World’s costliest and most affordable cities
Hong Kong tops the list of most expensive cities for expatriates, with Luanda, Angola at No. 2 position. Ranking 3rd, Zurich is the most expensive European city, followed by Singapore (4) and Tokyo (5).
Kinshasa, ranked sixth, appears for the first time in the top 10, moving up from 13th place. Other cities appearing in the top 10 of Mercer’s costliest cities for expatriates are Shanghai (7), Geneva (8), N’Djamena (9), and Beijing (10).
Windhoek in Namibia is the least expensive city for expats, coming it at No. 209, a drop of three slots from last year. Other among world’s least expensive cities for expatriates, according to Mercer’s survey, are Cape Town (208) and Bishkek (207). Karachi in Pakistan also features among the 10 least expensive cities for expats, at a joint No. 9 along with Botswana’s Gaborone.
Australian cities have witnessed some of the most dramatic falls in the ranking this year as the local currency has depreciated against the US dollar. Brisbane (96) and Canberra (98) dropped 30 and 33 spots, respectively, while Sydney (42), Australia’s most expensive ranked city for expatriates, experienced a relatively moderate drop of eleven places. Melbourne fell 24 spots to rank 71.

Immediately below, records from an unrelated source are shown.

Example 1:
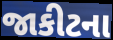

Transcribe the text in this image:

જાકીટના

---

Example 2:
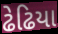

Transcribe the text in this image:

ઢેઢિયા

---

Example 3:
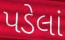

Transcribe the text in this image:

પડેલાં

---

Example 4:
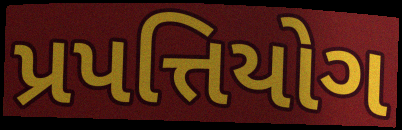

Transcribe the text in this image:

પ્રપત્તિયોગ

This year, Hong Kong (1) emerged as the most expensive city for expatriates both in Asia and globally as a consequence of Luanda’s drop in the ranking due to the weakening of its local currency.

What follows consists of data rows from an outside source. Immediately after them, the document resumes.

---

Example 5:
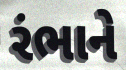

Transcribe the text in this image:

રંભાનેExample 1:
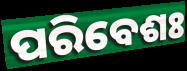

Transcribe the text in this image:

ପରିବେଶଃ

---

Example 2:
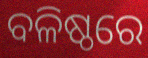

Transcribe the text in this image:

ବଳିଷ୍ଠରେ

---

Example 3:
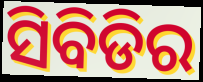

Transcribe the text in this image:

ସିବିଡିର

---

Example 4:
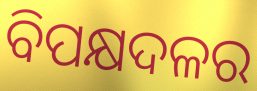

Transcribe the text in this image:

ବିପକ୍ଷଦଳର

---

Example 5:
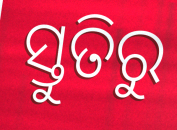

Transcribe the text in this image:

ସ୍ତୁତିରୁ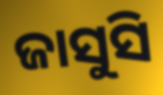
ଜାସୁସିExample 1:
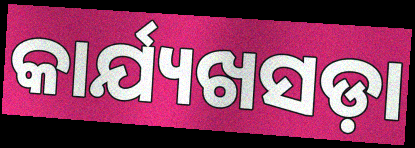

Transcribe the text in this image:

କାର୍ଯ୍ୟଖସଡ଼ା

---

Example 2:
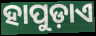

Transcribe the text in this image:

ହାପୁଡ଼ାଏ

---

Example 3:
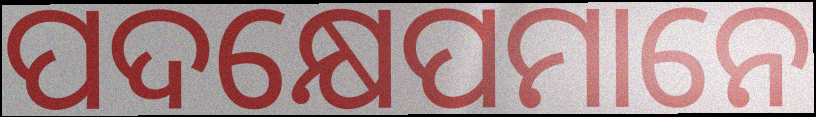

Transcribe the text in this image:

ପଦକ୍ଷେପମାନେ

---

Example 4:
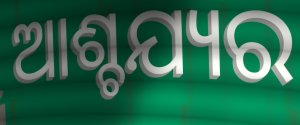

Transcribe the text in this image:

ଆଶ୍ଚଯ୍ୟର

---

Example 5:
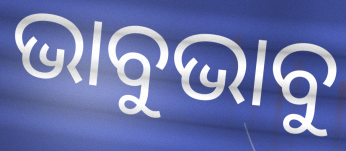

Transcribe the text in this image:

ଭାବୁଭାବୁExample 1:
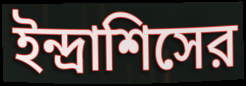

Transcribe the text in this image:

ইন্দ্রাশিসের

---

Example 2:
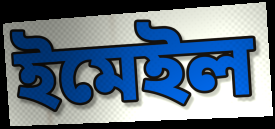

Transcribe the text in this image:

ইমেইল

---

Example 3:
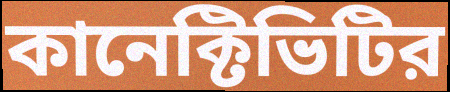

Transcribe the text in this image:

কানেক্টিভিটির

Singapore (4) remained steady while Tokyo (5) climbed six places. Shanghai (7) and Beijing (10) follow. Shenzhen (12) is up two places while Seoul (15) and Guangzhou, China (18) dropped seven and three spots, respectively.

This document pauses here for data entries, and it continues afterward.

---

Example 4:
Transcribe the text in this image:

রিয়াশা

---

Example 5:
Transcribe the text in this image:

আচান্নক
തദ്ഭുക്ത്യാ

Mumbai (82) is India’s most expensive city, followed by New Delhi (130) and Chennai (158). Kolkata (194) and Bangalore (180) are the least expensive Indian cities ranked.
Elsewhere in Asia, Bangkok (74), Kuala Lumpur (151) and Hanoi (106) plummeted 29, 38, and 20 places, respectively.
Baku (172) had the most drastic fall in the ranking, plummeting more than one hundred places. The city of Ashkhabad in Turkmenistan climbed 61 spots to rank 66 globally.
Cities in the US have climbed in the ranking due to the strength of the US dollar against other major currencies, in addition to the significant drop of cities in other regions which resulted in US cities being pushed up the list.
New York is up five places to rank 11, the highest-ranked city in the region. San Francisco (26) and Los Angeles (27) climbed 11 and 9 places, respectively, from last year while Seattle (83) jumped 23 places.
Among other major US cities, Honolulu (37) is up 15 places, Washington, DC (38) is up 12 places, and Boston (47) is up 17 spots. Portland (117) and Winston Salem, North Carolina (147) remain the least expensive US cities surveyed for expatriates.
“Despite mild price increases overall, most cities in the US have climbed in the ranking, primarily due to a strong US dollar,” explained Constantin-Métral.
Canadian cities continued to drop in this year’s ranking mainly due to the weak Canadian dollar. The country’s highest-ranked city, Vancouver (142), fell 23 places. Toronto (143) dropped 17 spots, while Montreal (155) and Calgary (162) fell 15 and 16 spots, respectively.
Mercer’s survey uses New York as the base city, and all cities are compared against it. Currency movements are measured against the US dollar.